Re: [PATCH] sched/fair: Prefer fully-idle SMT cores in asym-capacity idle selection

From: Andrea Righi

Date: Wed Mar 18 2026 - 06:31:35 EST


Hi Vincent,

On Wed, Mar 18, 2026 at 10:41:15AM +0100, Vincent Guittot wrote:
> On Wed, 18 Mar 2026 at 10:22, Andrea Righi <arighi@xxxxxxxxxx> wrote:
> >
> > On systems with asymmetric CPU capacity (e.g., ACPI/CPPC reporting
> > different per-core frequencies), the wakeup path uses
> > select_idle_capacity() and prioritizes idle CPUs with higher capacity
> > for better task placement. However, when those CPUs belong to SMT cores,
>
> Interesting, which kind of system has both SMT and SD_ASYM_CPUCAPACITY
> ? I thought both were never set simultaneously and SD_ASYM_PACKING was
> used for system involving SMT like x86

It's an NVIDIA platform (not publicly available yet), where the firmware
exposes different CPU capacities and has SMT enabled, so both
SD_ASYM_CPUCAPACITY and SMT are present. I'm not sure whether the final
firmware release will keep this exact configuration (there's a good chance
it will), so I'm targeting it to be prepared.

>
> > their effective capacity can be much lower than the nominal capacity
> > when the sibling thread is busy: SMT siblings compete for shared
> > resources, so a "high capacity" CPU that is idle but whose sibling is
> > busy does not deliver its full capacity. This effective capacity
> > reduction cannot be modeled by the static capacity value alone.
> >
> > Introduce SMT awareness in the asym-capacity idle selection policy: when
> > SMT is active prefer fully-idle SMT cores over partially-idle ones.
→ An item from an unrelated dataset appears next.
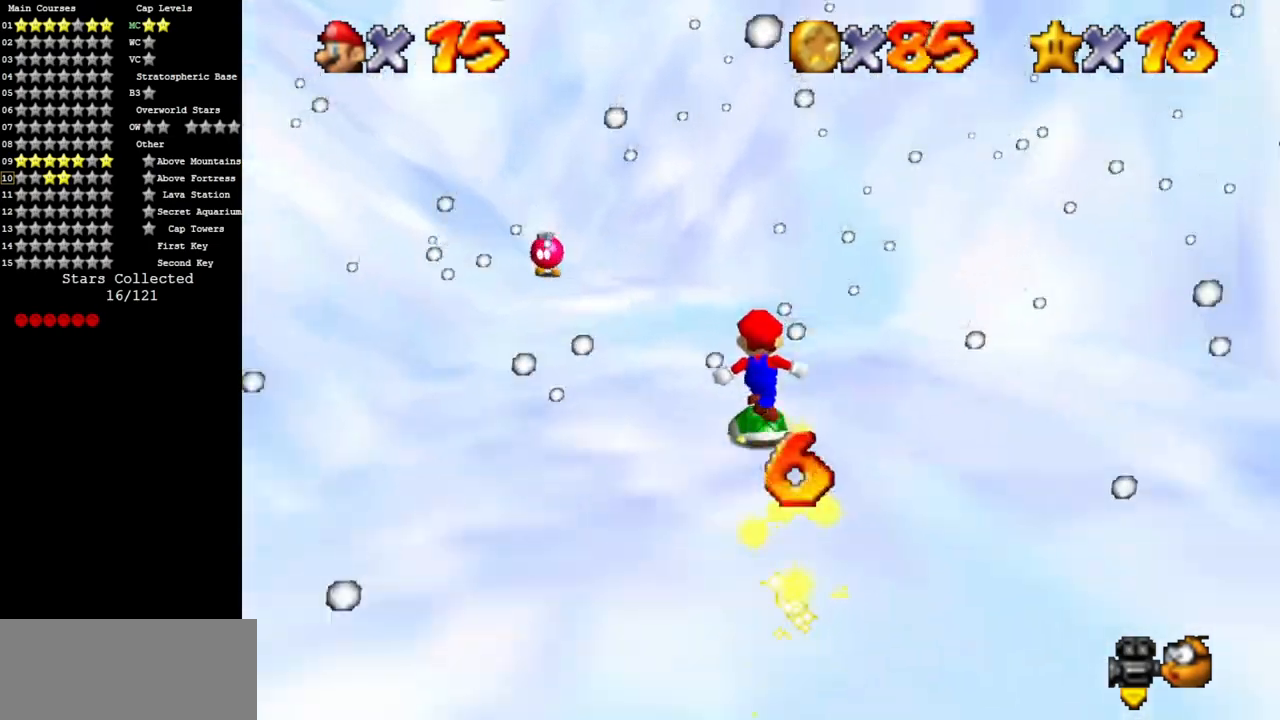
{"buttons": [], "left_stick": "center", "events": [[17, "left_stick", "up-left"], [100, "A", "up"], [117, "left_stick", "down"], [450, "left_stick", "center"]]}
A
> > two-phase selection first tries only CPUs on fully idle cores, then
> > falls back to any idle CPU if none fit.
> >
> > Prioritizing fully-idle SMT cores yields better task placement because
> > the effective capacity of partially-idle SMT cores is reduced; always
> > preferring them when available leads to more accurate capacity usage on
> > task wakeup.
> >
> > On an SMT system with asymmetric CPU capacities, SMT-aware idle
> > selection has been shown to improve throughput by around 15-18% for
> > CPU-bound workloads, running an amount of tasks equal to the amount of
> > SMT cores.
> >
> > Signed-off-by: Andrea Righi <arighi@xxxxxxxxxx>
> > ---
> > kernel/sched/fair.c | 24 +++++++++++++++++++++---
> > 1 file changed, 21 insertions(+), 3 deletions(-)
> >
> > diff --git a/kernel/sched/fair.c b/kernel/sched/fair.c
> > index 0a35a82e47920..0f97c44d4606b 100644
> > --- a/kernel/sched/fair.c
> > +++ b/kernel/sched/fair.c
> > @@ -7945,9 +7945,13 @@ static int select_idle_cpu(struct task_struct *p, struct sched_domain *sd, bool
> > * Scan the asym_capacity domain for idle CPUs; pick the first idle one on which
> > * the task fits. If no CPU is big enough, but there are idle ones, try to
> > * maximize capacity.
> > + *
> > + * When @smt_idle_only is true (asym + SMT), only consider CPUs on cores whose
> > + * SMT siblings are all idle, to avoid stacking and sharing SMT resources.
> > */
> > static int
> > -select_idle_capacity(struct task_struct *p, struct sched_domain *sd, int target)
> > +select_idle_capacity(struct task_struct *p, struct sched_domain *sd, int target,
> > + bool smt_idle_only)
> > {
> > unsigned long task_util, util_min, util_max, best_cap = 0;
> > int fits, best_fits = 0;
> > @@ -7967,6 +7971,9 @@ select_idle_capacity(struct task_struct *p, struct sched_domain *sd, int target)
> > if (!choose_idle_cpu(cpu, p))
> > continue;
> >
> > + if (smt_idle_only && !is_core_idle(cpu))
> > + continue;
> > +
> > fits = util_fits_cpu(task_util, util_min, util_max, cpu);
> >
> > /* This CPU fits with all requirements */
> > @@ -8102,8 +8109,19 @@ static int select_idle_sibling(struct task_struct *p, int prev, int target)
> > * capacity path.
> > */
> > if (sd) {
> > - i = select_idle_capacity(p, sd, target);
> > - return ((unsigned)i < nr_cpumask_bits) ? i : target;
> > + /*
> > + * When asym + SMT and the hint says idle cores exist,
> > + * try idle cores first to avoid stacking on SMT; else
> > + * scan all idle CPUs.
> > + */
> > + if (sched_smt_active() && test_idle_cores(target)) {
> > + i = select_idle_capacity(p, sd, target, true);
> > + if ((unsigned int)i >= nr_cpumask_bits)
> > + i = select_idle_capacity(p, sd, target, false);
>
> Can't you make it one pass in select_idle_capacity ?

Oh yes, absolutely, we can select the best-fit CPU in the same pass and use
it as a fallback if we can't find any fully-idle SMT CPU. I'll change that.

>
> > + } else {
> > + i = select_idle_capacity(p, sd, target, false);
> > + }
> > + return ((unsigned int)i < nr_cpumask_bits) ? i : target;
> > }
> > }
> >
> > --
> > 2.53.0
> >

Thanks,
-Andrea